Reading passage:
:::::
The theory of the deposit is that here is an amount of cash that the buyer is putting up as evidence of their ability and intention to consummate the transaction.

This is a good question. I've only dealt with real estate sales in California, so I'm going to deal with it from a California perspective. California is a widespread model for real estate practices (as New York is for insurance), but I can't speak to the specifics which states are and aren't following this model and to what degree.

Most of what happens in real estate sales contracts has a default way of handling it, but is subject to specific negotiation. In other words, there's a standard way of doing it, but you can change that by negotiation with the other party. California Association of Realtors (CAR) has a specific set of forms that are encouraged, in order to make these questions somewhat more clear cut.

The standard here in California is that the purchase is contingent for seventeen calendar days, after which the buyer's deposit will belong to the seller whether escrow closes or not. From the time the contract is accepted by both sides, the buyer has seventeen days to finish all inspections, and to obtain a commitment for acceptable financing. If they call it off within those seventeen days, they get the deposit back. If the purchase falls through later than the seventeen days, the seller is usually entitled to the deposit, within limits. The seller can't just arbitrarily cancel the transaction on the eighteenth day and keep the deposit. The time specified in the purchase contract has to have expired, there must be evidence of bad faith dealing on the buyer's behalf - something.
:::::
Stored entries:
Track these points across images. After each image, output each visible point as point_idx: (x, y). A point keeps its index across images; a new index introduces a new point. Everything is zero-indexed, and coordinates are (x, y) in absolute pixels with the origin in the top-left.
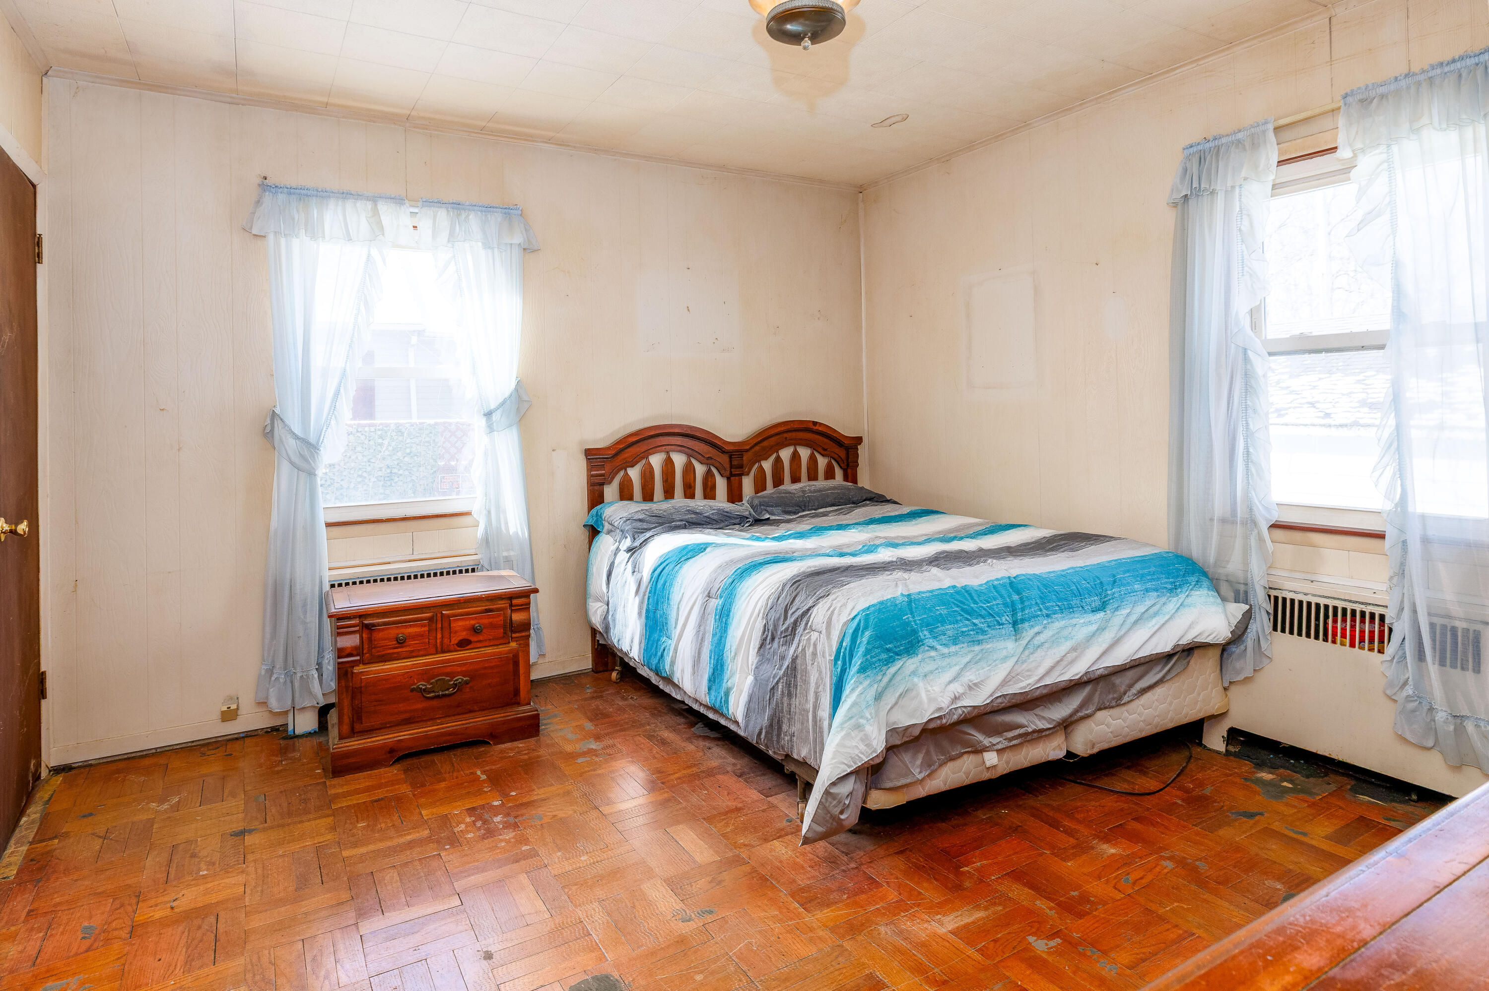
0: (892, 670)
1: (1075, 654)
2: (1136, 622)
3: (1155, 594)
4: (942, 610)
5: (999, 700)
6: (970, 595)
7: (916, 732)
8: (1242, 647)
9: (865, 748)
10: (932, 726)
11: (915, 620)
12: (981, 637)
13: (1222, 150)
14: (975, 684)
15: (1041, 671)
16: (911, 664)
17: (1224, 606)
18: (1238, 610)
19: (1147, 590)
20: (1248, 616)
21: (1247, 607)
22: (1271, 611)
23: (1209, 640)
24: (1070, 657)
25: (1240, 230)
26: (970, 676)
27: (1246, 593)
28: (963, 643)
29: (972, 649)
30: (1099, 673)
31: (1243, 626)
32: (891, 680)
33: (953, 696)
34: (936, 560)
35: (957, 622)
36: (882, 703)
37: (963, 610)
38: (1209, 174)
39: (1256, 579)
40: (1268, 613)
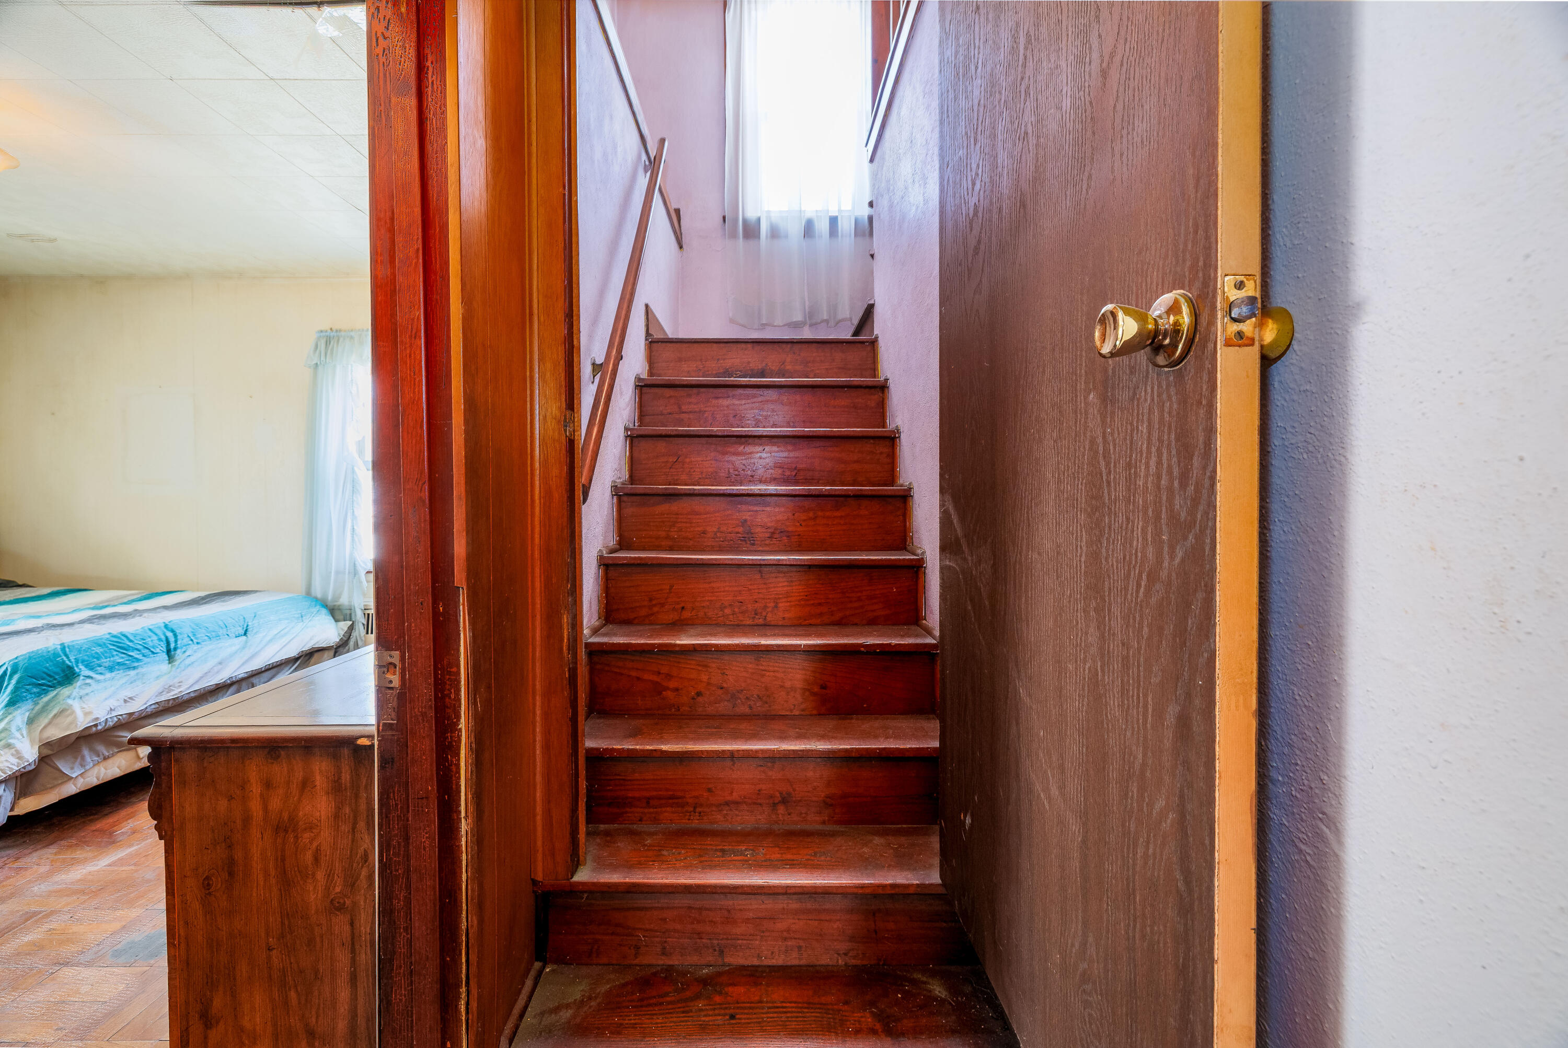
0: (45, 699)
1: (220, 666)
2: (270, 641)
3: (287, 621)
4: (99, 650)
5: (153, 707)
6: (126, 637)
7: (74, 738)
8: (347, 648)
9: (17, 760)
10: (87, 733)
11: (71, 661)
12: (136, 664)
13: (341, 340)
14: (130, 698)
15: (191, 681)
16: (65, 691)
17: (337, 625)
18: (345, 625)
19: (280, 620)
20: (351, 628)
21: (351, 623)
22: (365, 623)
23: (324, 645)
24: (216, 669)
25: (351, 393)
26: (128, 693)
27: (351, 614)
28: (119, 670)
29: (128, 673)
30: (240, 676)
31: (347, 635)
32: (44, 707)
33: (109, 709)
34: (90, 620)
35: (113, 656)
36: (35, 725)
37: (119, 647)
38: (332, 353)
39: (356, 606)
40: (364, 624)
:::::
Task description: In the reading passage on real estate deposits, how many calendar days is a purchase contingent under the California standard?

Result for this exercise: Seventeen calendar days.